EU funds €6m to improve efficiency of batch processes

Posted on 26 Mar 2015 by Tim Brown

A consortium of European industrial companies, universities and research institutes have launched a €6m (£4.42m) project to test the use of sensors to improve efficiency of batch process production.

The RECOBA (Cross-sectorial REal time sensing, advanced COntrol and optimization of BAtch processes, saving energy and raw materials) project is being funded for its three-year term by the European Union.

The aim of the project is to optimise the efficiency and flexibility of different kinds of batch processes. The initial study will focus on the production of emulsion polymers, steel and silicon.

Using new sensor technologies, process models and automation tools, it is hoped that the findings will help improve the competitiveness of a significant portion of the European batch process industry.

Under the project coordination of BASF, the RECOBA partners include: ThyssenKrupp Steel Europe AG, Germany; ELKEM AS Technology, Norway; University of Cambridge, United Kingdom; RWTH Aachen University, Germany; University of Chemistry and Technology Prague, Czech Republic; the University of the Basque Country, Spain; VDEh-Betriebsforschungsinstitut GmbH, Germany; Cybernetica AS, Norway; and Minkon Sp. z o.o., Poland.

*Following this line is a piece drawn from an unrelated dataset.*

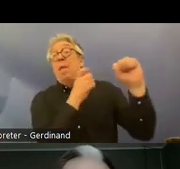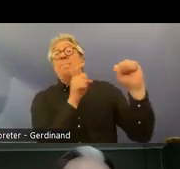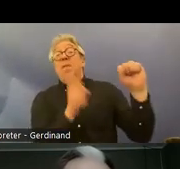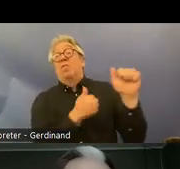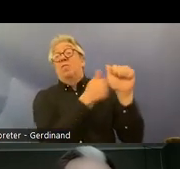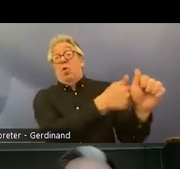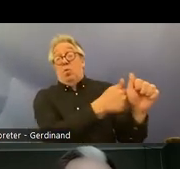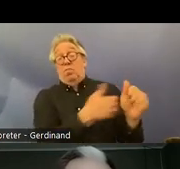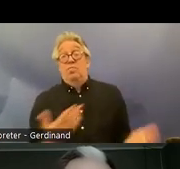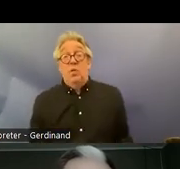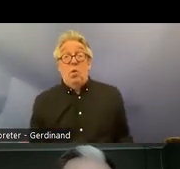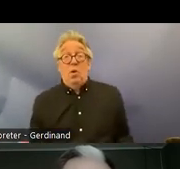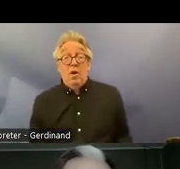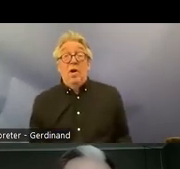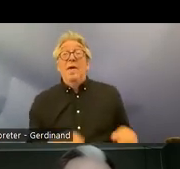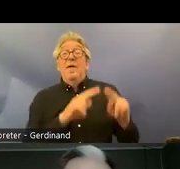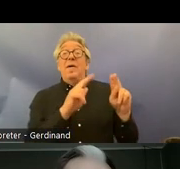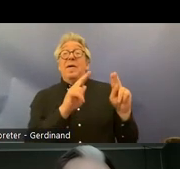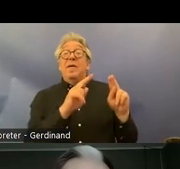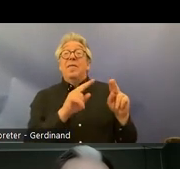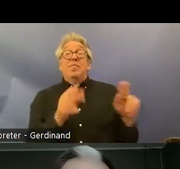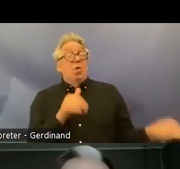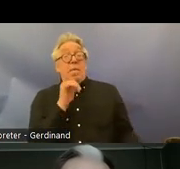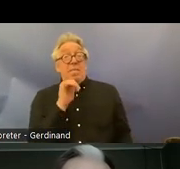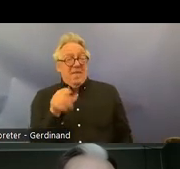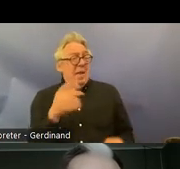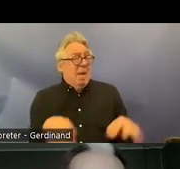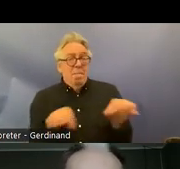already legally binding so we have to not understate this point the other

This group will focus on three different material systems to demonstrate the cross-sectorial applicability of developed sensors, optimisation and control methods, with the goal of optimising product quality, energy consumption, raw materials utilization and production costs of the considered processes.

As part of its contribution to the RECOBA project, BASF (basf.com) will focus on the online Model Predictive Control of an emulsion co-polymerization process.

“Our goal is to replace the current process control, which is based on repetition at a fixed schedule, by the model-based online process control,” said Dr. Libor Seda, BASF project lead.

Under this new approach, the controller acts based on the current state of the production process. Thereby the control mechanism adjusts the process control variables in real time in order to follow the optimal process trajectory, leading to the desired product properties.

Product properties to be controlled in the emulsion polymerization case include, for example, solid content, copolymer composition and morphology of polymer latex particles.

“The advantage of such model-based process control is the ability to produce a product within narrow quality specification limits, and at the same time, to achieve maximal efficiency in energy and cycle / batch production time because the process control follows the optimal process trajectory at each time,” explained Seda.

Thus, there is a significant potential to increase reactor productivity while also saving energy input for heating and cooling of the reactor.